Прикончив остававшуюся в стакане водку, я взялся за канапе, как вдруг что-то в облике моего нового знакомого показалось мне странным. Выражение его худого, подвижного лица быстро менялось. Вместо привычной кривенькой ухмылочки на бледные губы выползла улыбка смущения, взгляд, избегая моего, уперся в зашарканный пол. Нечасто случается, что ты становишься свидетелем происходящей в душе человека борьбы, именно ее я видел собственными глазами. Не возникало сомнения, парень чувствует себя не в своей тарелке и не может на что-то решиться.
Как если бы в продолжение монолога, Джинджер пожал едва заметно плечами.
— Не хотел тебе говорить… — Запнулся, выглядел совсем уж виноватым. — Думаешь, я просто так тебя развлекаю? Нет, Николаша, дело в том, что я к тебе приставлен…
— Как это? — не понял я. — Кем? Зачем?.. Неужели Морт, его проделки? Больше некому! Не зря же Джинджер сказал, что все мы смертны, явно подослан ко мне месье. Тень смерти, говорят, бежит впереди нее, сейчас откроется дверь и войдет он сам в струящемся черном балахоне. Так всегда и бывает, когда ты ни сном ни духом! В желудке образовалась предательская слабость.
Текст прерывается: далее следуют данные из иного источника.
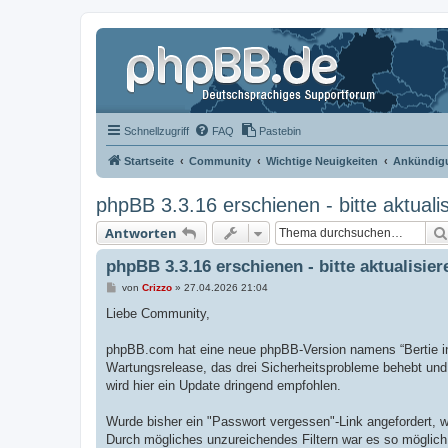
Schnellzugriff
FAQ
Pastebin
Startseite
Community
Wichtige Neuigkeiten
Ankündigu
phpBB 3.3.16 erschienen - bitte aktualis
Antworten
phpBB 3.3.16 erschienen - bitte aktualisier
B
von
Crizzo
»
27.04.2026 21:04
e
i
Liebe Community,
t
r
a
phpBB.com hat eine neue phpBB-Version namens “Bertie in s
g
Wartungsrelease, das drei Sicherheitsprobleme behebt und 
wird hier ein Update dringend empfohlen.
Wurde bisher ein "Passwort vergessen"-Link angefordert, w
Durch mögliches unzureichendes Filtern war es so möglich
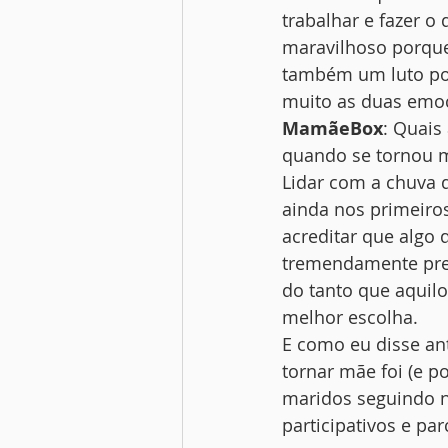
trabalhar e fazer o
maravilhoso porque
também um luto po
muito as duas emo
MamãeBox
: Quais
quando se tornou m
Lidar com a chuva 
ainda nos primeiro
acreditar que algo 
tremendamente preju
do tanto que aquilo
melhor escolha.
E como eu disse an
tornar mãe foi (e 
maridos seguindo n
participativos e pa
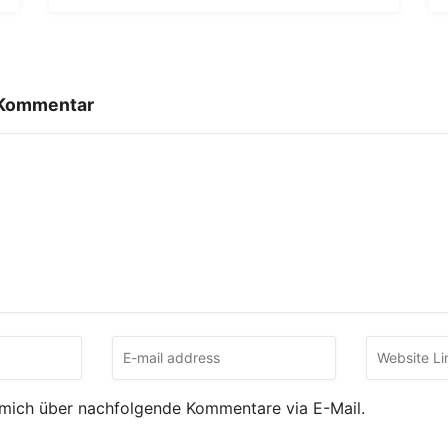
 Kommentar
 mich über nachfolgende Kommentare via E-Mail.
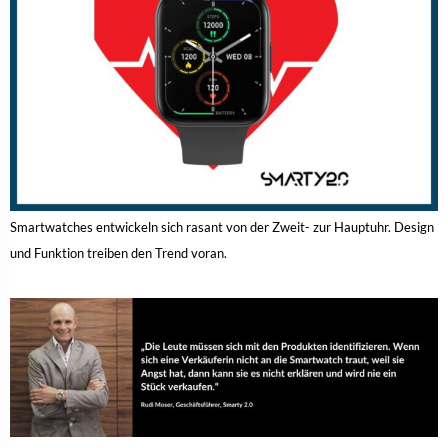
Smartwatches entwickeln sich rasant von der Zweit- zur Hauptuhr. Design
und Funktion treiben den Trend voran.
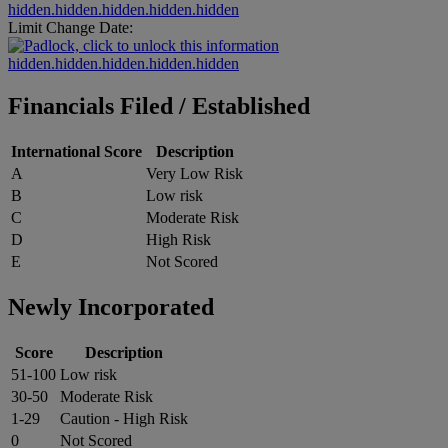
hidden.hidden.hidden.hidden.hidden
Limit Change Date:
hidden.hidden.hidden.hidden.hidden
Financials Filed / Established
International Score
Description
A
Very Low Risk
B
Low risk
C
Moderate Risk
D
High Risk
E
Not Scored
Newly Incorporated
Score
Description
51-100
Low risk
30-50
Moderate Risk
1-29
Caution - High Risk
0
Not Scored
Приступ неврастении раскручивался по спирали. По замершему в ужасе сознанию заметалась нечесаная старуха в развевающихся белых одеждах. Сердце в груди бухало колоколом. Почему сейчас? Да, отпущенное время, двадцать лет, я прожил, но ведь есть еще какие-то планы, еще живы надежды! К горлу подкатил комок, дыхание перехватило. Я не спускал с двери рюмочной воспаленного взгляда, но прошла вечность, а ничего не произошло.
С трудом разжал задеревеневшие губы:
— Кем? Кем приставлен?
— А то ты сам не знаешь! — сделал вид, что удивился Джинджер. Продолжил с озабоченным видом: — Побледнел как полотно. Погоди, я мигом…
Сгреб с мрамора столешницы деньги и метнулся к прилавку. Принес накрытые тарелкой со снедью три стакана и, на манер заботливой сиделки, подал мне один из них:
— Пей!
Из своего отхлебнул торопливо, мол, не до того. Я выпил. Вкуса водки не почувствовал. Страх продолжал вибрировать под сердцем овечьим хвостиком. Внутренняя дрожь не прошла, но дышать стало легче.